Doris Kearns Goodwin speaks March 21 at La Salle University, an event of its 150th anniversary.

Doris Kearns Goodwin’s topic at La Salle University on March 21 was Abraham Lincoln, but at the same time, perhaps because it was a Catholic setting, she graciously shared a story from her own childhood. It’s not the first time she has told it but it is worth repeating. 

It tells something about the innocence of children and something too of the rather strange notions that were instilled into Catholic children, pre-Vatican II.

First of all, Goodwin is a historian but she is also a rabid baseball fan, a trait she inherited from her father.

Probably a precocious child, at age 6 he taught her the art of keeping a baseball score card. She would meticulously record balls, strikes, runs, hits and errors for the entire day game so she could relate it to him when he got home from work.

She and her dad were Brooklyn Dodgers fans, and when she was 7, just about the time she was preparing for first penance and first communion, it was announced that Roy Campanella, the Dodgers’ catcher, was coming to the neighborhood to give a speech.

She’d never seen a ballplayer outside of Ebbets Field. The catch was he was speaking at a local Protestant church. Catholics could never go into a Protestant church — that was a sin, she had been told.

It was OK, her father assured her, it was the church hall, they would be sitting on folding chairs and he was speaking about sportsmanship, it wasn’t a religious service.


They went, and she enjoyed the program, but she was still worried, convinced this was a terrible sin that she would have to tell at her first confession.

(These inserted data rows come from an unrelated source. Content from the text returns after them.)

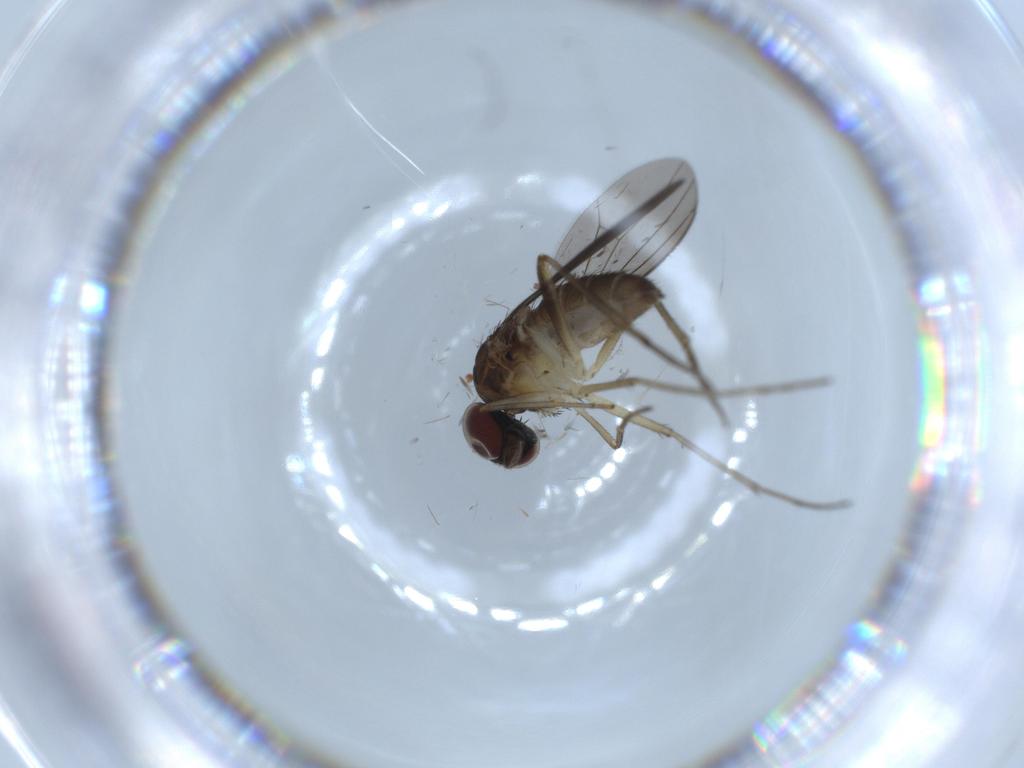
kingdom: Animalia
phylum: Arthropoda
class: Insecta
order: Diptera
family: Dolichopodidae
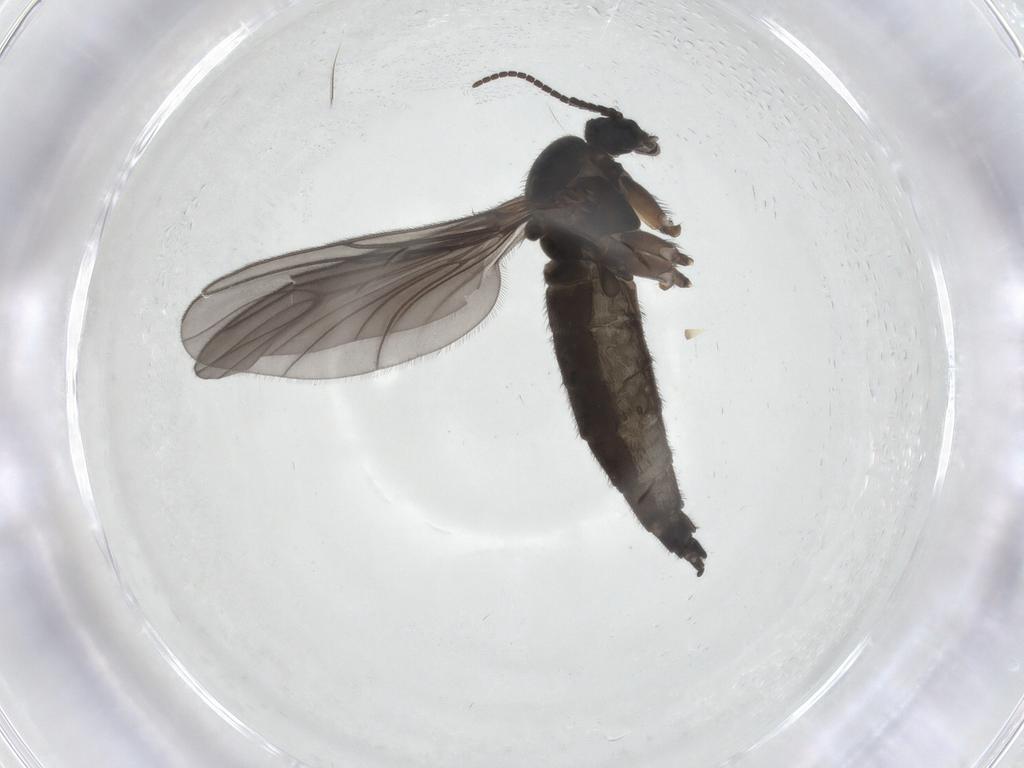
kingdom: Animalia
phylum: Arthropoda
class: Insecta
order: Diptera
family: Sciaridae
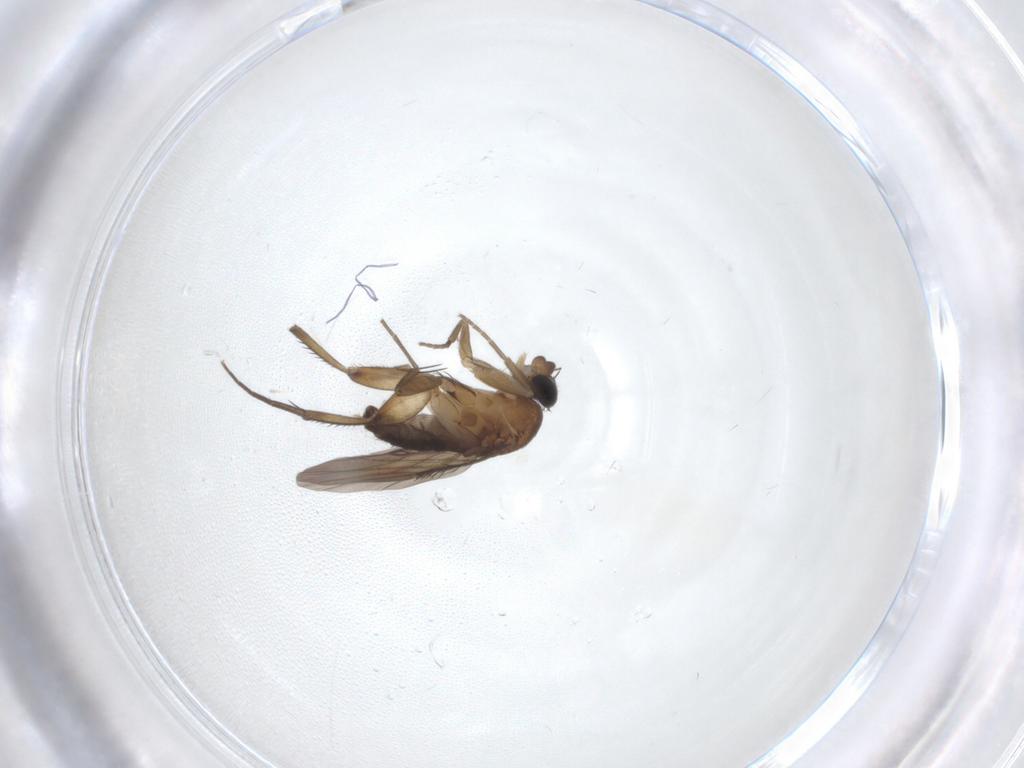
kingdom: Animalia
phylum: Arthropoda
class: Insecta
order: Diptera
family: Phoridae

This ate at her and she was not looking forward to confession. Something happened that almost got her off the hook. She had also been taught that if someone was dying and unbaptized, anyone could baptize them and the person would go straight to heaven.

Not long before first confession there was a terrible train accident in her neighborhood and people were rushing down to help. She decided to go too, and maybe she could find someone to baptize and her sin would be forgiven.

Actually there were a number of priests there so it wasn’t necessary. She was secretly relieved; she wasn’t looking forward to lifting blankets to ask people if they would want a little girl to baptize them.

Now all of this sounds a bit far-fetched, maybe embellished a bit. Actually, a check of the Internet shows there indeed was a horrible train collision in her neighborhood when she was 7. Thirty people died and about 100 were injured.

The day of first confession came. Right away she told the priest about her terrible sin of going to a Protestant church to hear Roy Campanella. The priest told her the same thing her father had said. It wasn’t a sin. But then he asked her what else she had to confess.

She really had another baseball sin that she tried to hide in the middle of her other sins. She talked too much, she wished some people harm, she argued with her sister. Wishing harm caught the priest’s attention. “Who do you wish would be harmed?” he asked. “I wish Yankee players would break their arms or legs or ankles so the Dodgers would win a World Series,” she said. “How often do you wish that?” he asked. “Every night,” she said.

The priest explained you really shouldn’t wish people harm, and anyway the Dodgers would win a World Series on their own.

“Say a prayer for the Dodgers,” he told her as she left the confessional.

The Dodgers did eventually win the World Series in 1955, but two years later the owner, Walter O’Malley, moved the team to Los Angeles.

There is little doubt that all Dodgers fans, including Goodwin and her confessor, wished O’Malley all kinds of bodily harm. For a few years after that she stopped watching baseball, but then she got hooked on the Boston Red Sox, a team just like the Dodgers, usually a winner but rarely the big prize. She remains a diehard fan to this day.